Problem statement |
Quote verbatim the lines starting at the one containing "entry h=9 m=36" and ending at the one containing "Entry: h=7 m=38 s=36", with both of those lines included.

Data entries
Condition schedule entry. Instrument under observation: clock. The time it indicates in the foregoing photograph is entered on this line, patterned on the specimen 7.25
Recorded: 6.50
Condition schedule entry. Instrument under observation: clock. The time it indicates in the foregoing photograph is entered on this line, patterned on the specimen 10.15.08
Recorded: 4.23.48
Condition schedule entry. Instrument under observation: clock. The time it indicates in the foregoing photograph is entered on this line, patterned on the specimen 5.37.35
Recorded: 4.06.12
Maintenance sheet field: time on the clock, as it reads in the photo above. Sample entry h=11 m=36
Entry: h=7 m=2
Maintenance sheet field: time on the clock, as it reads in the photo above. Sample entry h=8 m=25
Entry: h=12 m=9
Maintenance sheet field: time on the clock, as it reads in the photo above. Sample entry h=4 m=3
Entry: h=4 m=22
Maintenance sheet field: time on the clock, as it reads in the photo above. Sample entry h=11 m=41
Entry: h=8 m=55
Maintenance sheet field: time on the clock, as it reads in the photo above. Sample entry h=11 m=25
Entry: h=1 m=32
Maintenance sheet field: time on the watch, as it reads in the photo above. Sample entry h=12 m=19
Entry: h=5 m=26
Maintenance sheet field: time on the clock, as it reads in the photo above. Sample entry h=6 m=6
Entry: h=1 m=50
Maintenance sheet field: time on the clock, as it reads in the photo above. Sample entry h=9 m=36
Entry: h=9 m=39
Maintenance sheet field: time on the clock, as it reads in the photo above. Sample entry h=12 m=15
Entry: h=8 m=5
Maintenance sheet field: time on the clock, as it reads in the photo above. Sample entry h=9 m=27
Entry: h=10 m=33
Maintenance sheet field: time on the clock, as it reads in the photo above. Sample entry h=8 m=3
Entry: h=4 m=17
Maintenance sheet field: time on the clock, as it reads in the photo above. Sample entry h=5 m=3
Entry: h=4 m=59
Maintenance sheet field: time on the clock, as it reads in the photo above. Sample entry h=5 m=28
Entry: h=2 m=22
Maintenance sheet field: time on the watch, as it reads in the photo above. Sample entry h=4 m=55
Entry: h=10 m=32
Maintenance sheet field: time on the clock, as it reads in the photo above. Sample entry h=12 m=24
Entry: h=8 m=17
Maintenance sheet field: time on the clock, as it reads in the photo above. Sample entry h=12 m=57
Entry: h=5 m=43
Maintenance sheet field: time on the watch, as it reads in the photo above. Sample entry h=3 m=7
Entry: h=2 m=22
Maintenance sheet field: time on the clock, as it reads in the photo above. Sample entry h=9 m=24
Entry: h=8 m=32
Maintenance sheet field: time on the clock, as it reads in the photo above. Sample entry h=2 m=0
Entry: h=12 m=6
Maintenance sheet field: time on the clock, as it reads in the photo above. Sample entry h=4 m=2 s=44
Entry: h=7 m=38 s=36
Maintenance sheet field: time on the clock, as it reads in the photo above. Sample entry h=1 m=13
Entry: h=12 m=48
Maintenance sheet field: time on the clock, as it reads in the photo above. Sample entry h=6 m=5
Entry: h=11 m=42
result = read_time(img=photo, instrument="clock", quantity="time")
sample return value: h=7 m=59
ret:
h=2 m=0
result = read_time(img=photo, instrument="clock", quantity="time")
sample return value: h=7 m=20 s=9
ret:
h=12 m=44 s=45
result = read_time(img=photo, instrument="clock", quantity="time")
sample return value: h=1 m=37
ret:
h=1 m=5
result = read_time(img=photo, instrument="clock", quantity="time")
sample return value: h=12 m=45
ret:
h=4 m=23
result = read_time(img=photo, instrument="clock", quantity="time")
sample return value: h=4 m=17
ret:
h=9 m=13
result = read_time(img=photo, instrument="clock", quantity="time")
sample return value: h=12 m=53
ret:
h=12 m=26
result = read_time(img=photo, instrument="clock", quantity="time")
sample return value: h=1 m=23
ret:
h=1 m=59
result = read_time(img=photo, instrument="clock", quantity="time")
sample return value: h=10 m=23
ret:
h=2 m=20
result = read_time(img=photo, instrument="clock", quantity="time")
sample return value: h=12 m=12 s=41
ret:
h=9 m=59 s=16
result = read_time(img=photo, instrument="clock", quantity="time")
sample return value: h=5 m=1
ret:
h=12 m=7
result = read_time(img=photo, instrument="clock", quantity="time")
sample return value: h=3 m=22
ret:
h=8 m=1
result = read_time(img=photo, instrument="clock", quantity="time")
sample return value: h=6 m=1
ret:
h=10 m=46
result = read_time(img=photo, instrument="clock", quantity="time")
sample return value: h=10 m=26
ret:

Written answer |
Maintenance sheet field: time on the clock, as it reads in the photo above. Sample entry h=9 m=36
Entry: h=9 m=39
Maintenance sheet field: time on the clock, as it reads in the photo above. Sample entry h=12 m=15
Entry: h=8 m=5
Maintenance sheet field: time on the clock, as it reads in the photo above. Sample entry h=9 m=27
Entry: h=10 m=33
Maintenance sheet field: time on the clock, as it reads in the photo above. Sample entry h=8 m=3
Entry: h=4 m=17
Maintenance sheet field: time on the clock, as it reads in the photo above. Sample entry h=5 m=3
Entry: h=4 m=59
Maintenance sheet field: time on the clock, as it reads in the photo above. Sample entry h=5 m=28
Entry: h=2 m=22
Maintenance sheet field: time on the watch, as it reads in the photo above. Sample entry h=4 m=55
Entry: h=10 m=32
Maintenance sheet field: time on the clock, as it reads in the photo above. Sample entry h=12 m=24
Entry: h=8 m=17
Maintenance sheet field: time on the clock, as it reads in the photo above. Sample entry h=12 m=57
Entry: h=5 m=43
Maintenance sheet field: time on the watch, as it reads in the photo above. Sample entry h=3 m=7
Entry: h=2 m=22
Maintenance sheet field: time on the clock, as it reads in the photo above. Sample entry h=9 m=24
Entry: h=8 m=32
Maintenance sheet field: time on the clock, as it reads in the photo above. Sample entry h=2 m=0
Entry: h=12 m=6
Maintenance sheet field: time on the clock, as it reads in the photo above. Sample entry h=4 m=2 s=44
Entry: h=7 m=38 s=36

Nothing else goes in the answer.